Center for Functional Nanomaterials Seminar

"Modeling bilayer membrane fusion: Think different"

Presented by Kirill Katsov, Materials Research Laboratory, University of California at Santa Barbara

Wednesday, January 25, 2006, 10:00 am — Hamilton Seminar Room, Bldg. 555

The importance of membrane fusion in biological systems hardly needs to be emphasized. It plays a central role in trafficking within the cell, in the transport of materials out of the cell, as in synaptic vesicles, and in the release of endosome-enclosed external material into the cell, as in viral infection. We use a microscopic model of amphiphilic chains (lipids) in hydrophilic solvent (water) to study this process. The combination of Monte Carlo simulations and Self-consistent Field Theory allows us to determine structural and energetic properties of intermediates and transition states involved in our fusion model.

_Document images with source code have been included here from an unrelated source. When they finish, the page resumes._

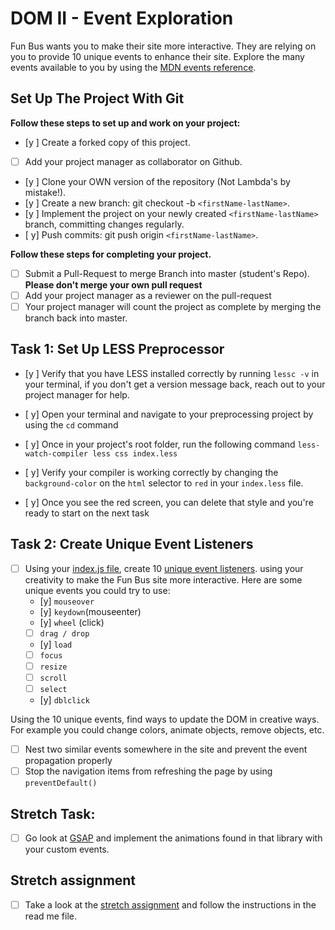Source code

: # DOM II - Event Exploration

Fun Bus wants you to make their site more interactive. They are relying on you to provide 10 unique events to enhance their site. Explore the many events available to you by using the [MDN events reference](https://developer.mozilla.org/en-US/docs/Web/Events).

## Set Up The Project With Git

**Follow these steps to set up and work on your project:**

* [y ] Create a forked copy of this project.
* [ ] Add your project manager as collaborator on Github.
* [y ] Clone your OWN version of the repository (Not Lambda's by mistake!).
* [y ] Create a new branch: git checkout -b `<firstName-lastName>`.
* [y ] Implement the project on your newly created `<firstName-lastName>` branch, committing changes regularly.
* [ y] Push commits: git push origin `<firstName-lastName>`.

**Follow these steps for completing your project.**

* [ ] Submit a Pull-Request to merge <firstName-lastName> Branch into master (student's  Repo). **Please don't merge your own pull request**
* [ ] Add your project manager as a reviewer on the pull-request
* [ ] Your project manager will count the project as complete by merging the branch back into master.

## Task 1: Set Up LESS Preprocessor

* [y ] Verify that you have LESS installed correctly by running `lessc -v` in your terminal, if you don't get a version message back, reach out to your project manager for help.

* [ y] Open your terminal and navigate to your preprocessing project by using the `cd` command

* [ y] Once in your project's root folder, run the following command `less-watch-compiler less css index.less`

* [ y] Verify your compiler is working correctly by changing the `background-color` on the `html` selector to `red` in your `index.less` file.

* [ y] Once you see the red screen, you can delete that style and you're ready to start on the next task

## Task 2: Create Unique Event Listeners

* [ ] Using your [index.js file](js/index.js), create 10 [unique event listeners](https://developer.mozilla.org/en-US/docs/Web/Events). using your creativity to make the Fun Bus site more interactive.  Here are some unique events you could try to use: 
	* [y] `mouseover`
	* [y] `keydown`(mouseenter)
	* [y] `wheel` (click)
	* [ ] `drag / drop`
	* [y] `load`
	* [ ] `focus`
	* [ ] `resize`
	* [ ] `scroll`
	* [ ] `select`
	* [y] `dblclick`

Using the 10 unique events, find ways to update the DOM in creative ways. For example you could change colors, animate objects, remove objects, etc.

* [ ] Nest two similar events somewhere in the site and prevent the event propagation properly
* [ ] Stop the navigation items from refreshing the page by using `preventDefault()`

## Stretch Task:

* [ ] Go look at [GSAP](https://greensock.com/) and implement the animations found in that library with your custom events.

## Stretch assignment

* [ ] Take a look at the [stretch assignment](stretch-assignment) and follow the instructions in the read me file.
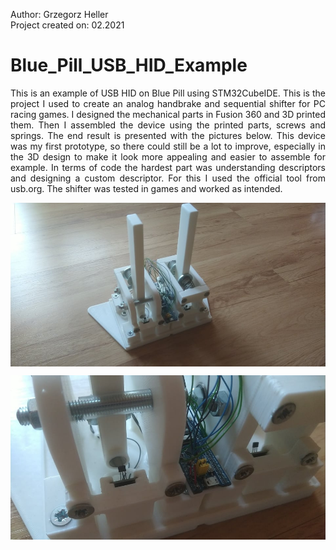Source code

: Author: Grzegorz Heller  
Project created on: 02.2021  

# Blue_Pill_USB_HID_Example
<p align = "justify"> This is an example of USB HID on Blue Pill using STM32CubeIDE. This is the project I used to create an analog handbrake and sequential shifter for PC racing games. I designed the mechanical parts in Fusion 360 and 3D printed them. Then I assembled the device using the printed parts, screws and springs. The end result is presented with the pictures below. This device was my first prototype, so there could still be a lot to improve, especially in the 3D design to make it look more appealing and easier to assemble for example. In terms of code the hardest part was understanding descriptors and designing a custom descriptor. For this I used the official tool from usb.org. The shifter was tested in games and worked as intended. </p>

<p align = "center"> <img src = "images/shifter.jpg" align = "middle" /> </p>
<p align = "center"> <img src = "images/shifter_closeup.jpg" align = "middle" /> </p>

In contrast to a common belief that fusion proceeds through a sequence of axially symmetric states, we find a family of new mechanisms, which break the axial symmetry and involve activation barriers lower than those involved in the standard mechanism. Success of the complete fusion
is severely limited by lipid architecture. We also predict that fusion is accompanied by transient leakage and formation of long living "flickering" fusion pores, in agreement with experimental observations.